The show was clearly produced for a South Korean audience, so the nuanced moments of personal trial and complexity is lost due to the cultural barrier from an American perspective. As a result, it becomes difficult to identify with the character on a deeper level than the archetype the producers assigned to them; the characters are quite literally reduced to numbers. Number 456, Seong Gi-Hun, is the main character with a daughter he wants to provide for, but he has found himself desperately in debt due to a gambling addiction. Throughout the series he grapples with his moral conscience as he is forced to do terrible things to survive. Gi-Hun is the character who the audience is supposed to root for, but his poorly developed characterization and the ridiculous plot carrying the narrative along deflates all dramatic tension and the character becomes annoying as opposed to the sympathetic figure the producers intended.
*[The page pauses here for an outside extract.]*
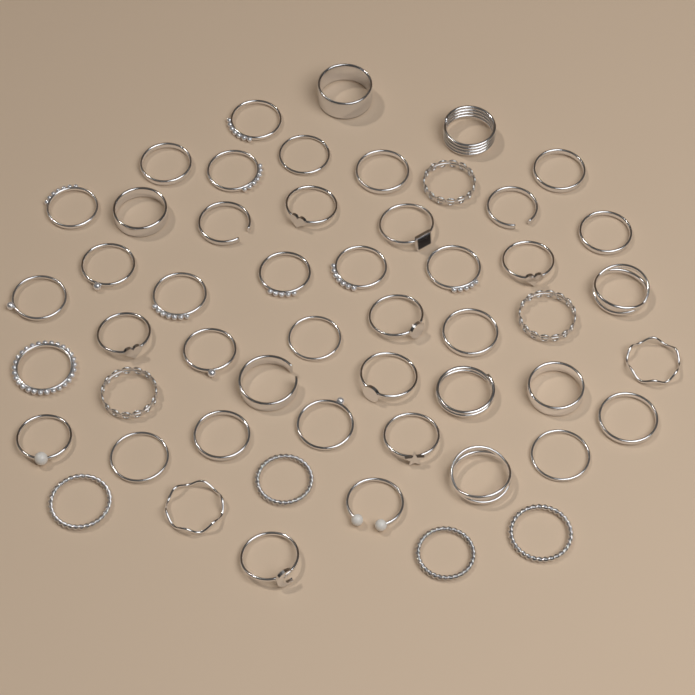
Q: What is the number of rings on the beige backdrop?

The narrative is the weakest aspect of the series. The story is nonexistent, and each event seems to exist independently of the events before and after it. The players are forced to endure six deadly games which eliminate approximately half the player roster, but the plot lines going game to game are loosely flowing and downright confusing, taking away from the importance of games in the context of the larger storyline. After watching the nine episodes of the series, several glaring plot holes and unanswered questions persist, leaving the viewer frustrated and unsatisfied. For gory, psychological and dramatic manipulation of the human experience, several better options should be higher on the must watch list than "Squid Game."